Q: What are three areas in the office where you would make major changes?
A: Transparency. Our democracy is at stake now, and we must rebuild trust in government. It is crucial we make transparent how tax dollars are being spent and the results achieved. I intend to use technology to bring the office into the modern era with much-needed transparency on producing audits that are not just financial but also focused on performance. As L.A. controller, I launched the first open data portal to detail how every tax dollar is spent on goods, services and city employee salaries, and provide metrics to measure how equitably city departments serve communities.
As state controller, I will bring the same level of transparency to state government.

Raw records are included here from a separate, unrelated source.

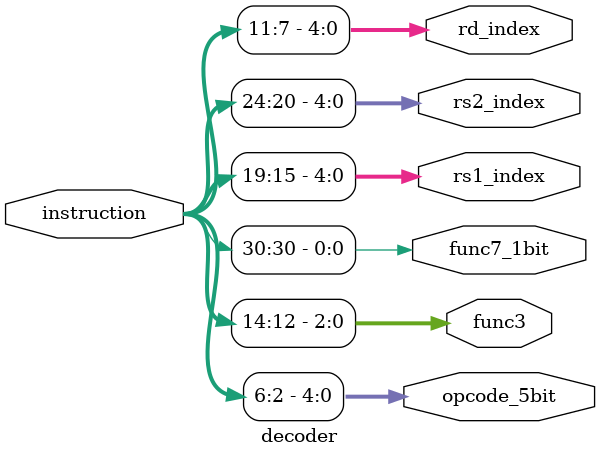
<source format=v>
module decoder(
	input [31:0] instruction,
	output [4:0] opcode_5bit,
	output [2:0] func3,
	output func7_1bit,
	output [4:0] rs1_index,rs2_index,rd_index
);
	assign opcode_5bit = instruction[6:2];
	assign rd_index = instruction[11:7];
	assign func3 = instruction[14:12];
	assign rs1_index = instruction[19:15];
	assign rs2_index = instruction[24:20];
	assign func7_1bit = instruction[30];

endmodule


</source>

Performance audits and dashboards. My office has issued numerous financial and performance audits on improving public safety, street maintenance, homelessness/housing and outreach, the Department of Water and Power, workers’ compensation costs, illegal dumping pickup, airport operations, trees, emergency services and more. Audits by their very nature look backward, when we track data in real time, we can uncover waste and fraud before it escalates. As state controller, I will create publicly accessible real-time dashboards, open data, maps and tools to hold government accountable.
Fiscal Red Teams. Beyond publishing annual reports which provide financial snapshots of California’s thousands of local government agencies, within one year of taking office, I will create multidisciplinary teams of auditors, risk management specialists and municipal finance experts. These teams will be deployed to at-risk cities, counties and special districts to identify the root causes of their financial problems.